Well I certainly woke up feeling a bit better. If tomorrow isn't back to great, then I will take the advice of my friend and mentor- Cam! Eliminating a few possible offenders- blueberries, chicken, nuts. Speaking of Cam, I asked her if I could borrow one of her posts to read. She has inspired me to keep going and has RA herself, of which she has put into remission through diet! Her blog is very informative and well written...check it out!! http://www.arthritis-alternatives.com/
Here is her most recent post. One that really struck a cord with me. The particular drug that she speaks of (Enbrel) was one I was just about to go on prior to this elimination experiment! Scary.
The RA Pharmacy: NSAIDS
By Cameron Salisbury
Skimming the newspaper one morning my eye stopped in the obituaries, on a picture of a woman who looked about my age. The death notice said she had died of ‘complications of rheumatoid arthritis.’
Complications of RA? I didn’t know there were any, but I knew there were plenty associated with the drugs we used to control the disease.
In my rheumatologist’s office later that day I learned that this person was a patient of my doctor and in fact had an appointment scheduled for the next day.

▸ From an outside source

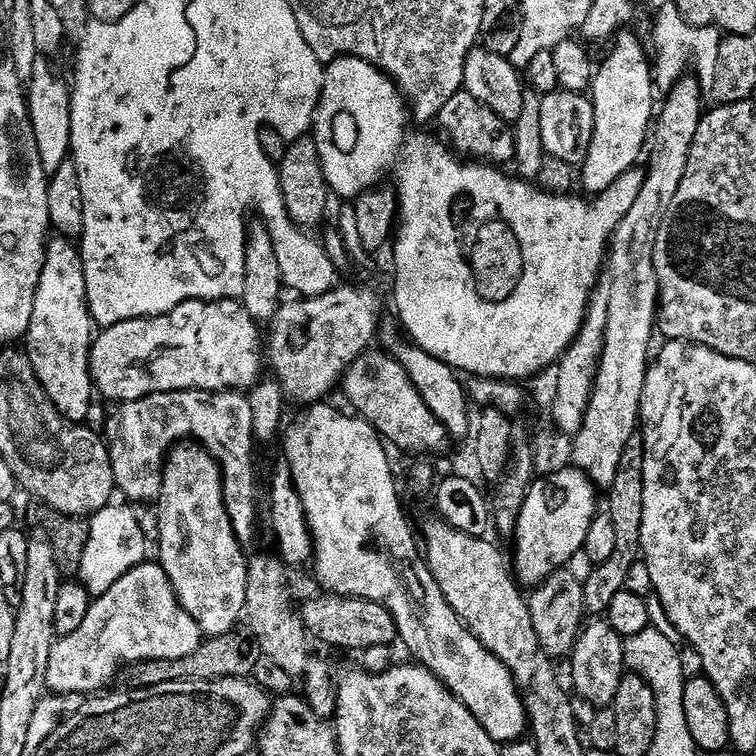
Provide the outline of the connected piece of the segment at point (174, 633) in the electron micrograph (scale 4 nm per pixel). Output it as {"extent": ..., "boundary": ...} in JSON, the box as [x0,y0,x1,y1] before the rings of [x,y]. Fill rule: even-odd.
{"extent":[46,562,200,698],"boundary":[[[145,562],[122,574],[122,578],[118,578],[118,582],[114,582],[114,586],[106,590],[106,594],[91,601],[89,613],[78,630],[55,641],[49,665],[46,667],[46,688],[49,693],[59,694],[64,698],[71,698],[70,696],[76,696],[79,692],[96,694],[107,689],[111,680],[117,679],[122,666],[137,664],[143,660],[186,658],[194,654],[194,650],[198,650],[200,643],[200,623],[190,618],[190,614],[186,614],[186,610],[180,605],[180,599],[176,597],[166,570],[158,562]]]}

Neither the doctor nor her staff was aware that she had died.
As gently as I could I learned the facts: The dead woman had developed a cold while taking Enbrel. She had been taken off the drug but it was too late for her immune system to recover enough to fight off the infection. In the Western world in the 21st century no one expects to die from an infection, but that day, at age 50, this patient lay in a coffin in a funeral home.

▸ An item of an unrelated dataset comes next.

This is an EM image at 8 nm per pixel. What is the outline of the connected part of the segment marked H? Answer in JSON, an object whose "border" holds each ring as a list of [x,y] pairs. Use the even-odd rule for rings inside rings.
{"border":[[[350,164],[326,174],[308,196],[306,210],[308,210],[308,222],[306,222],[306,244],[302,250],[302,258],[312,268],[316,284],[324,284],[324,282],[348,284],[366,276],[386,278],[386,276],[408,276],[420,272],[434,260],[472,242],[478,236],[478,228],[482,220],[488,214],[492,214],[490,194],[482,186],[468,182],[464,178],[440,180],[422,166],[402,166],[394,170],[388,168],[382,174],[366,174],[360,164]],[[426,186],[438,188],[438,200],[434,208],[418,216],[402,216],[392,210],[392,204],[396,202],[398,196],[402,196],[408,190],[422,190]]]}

I had always adored my rheumatologist, an irrepressible optimist, although I knew from the first that she totally discounted the down side to prescription drugs. They were all good to her. All the time. Despite our friendship, in the far recesses of my mind I silently wondered if she might be a highly educated, highly paid, drug pusher.
So I shouldn’t have been surprised when she continued to urge me to take a biologic, as though she had no first hand evidence that these drugs were deadly, as though this patient had not died in her care from the drug she wanted me to take.
Ten years ago David Fox, a prominent rheumatologist, wrote, “The treatment of RA remains insufficiently effective and distressingly toxic for many patients.”
Since then, nothing has changed. It’s important to remember than any drug is an intrusion into the miraculous, finely coordinated microscopic balance of our bodies. The effect of that intrusion can vary according to our own unique biology. Some of us may have a relatively high tolerance for a toxin and others will not. Any drug should be taken with caution and with an awareness that any unusual symptoms we develop could be a drug reaction.
The medical profession usually handles a drug side effect with another drug to counter the unwanted symptoms. Drug interactions with each other are almost never studied, so combining drugs is a walk into risk. The more drugs a person takes, the more side effects s/he can expect, the more unlikely a healthy outcome, and the more likely catastrophe.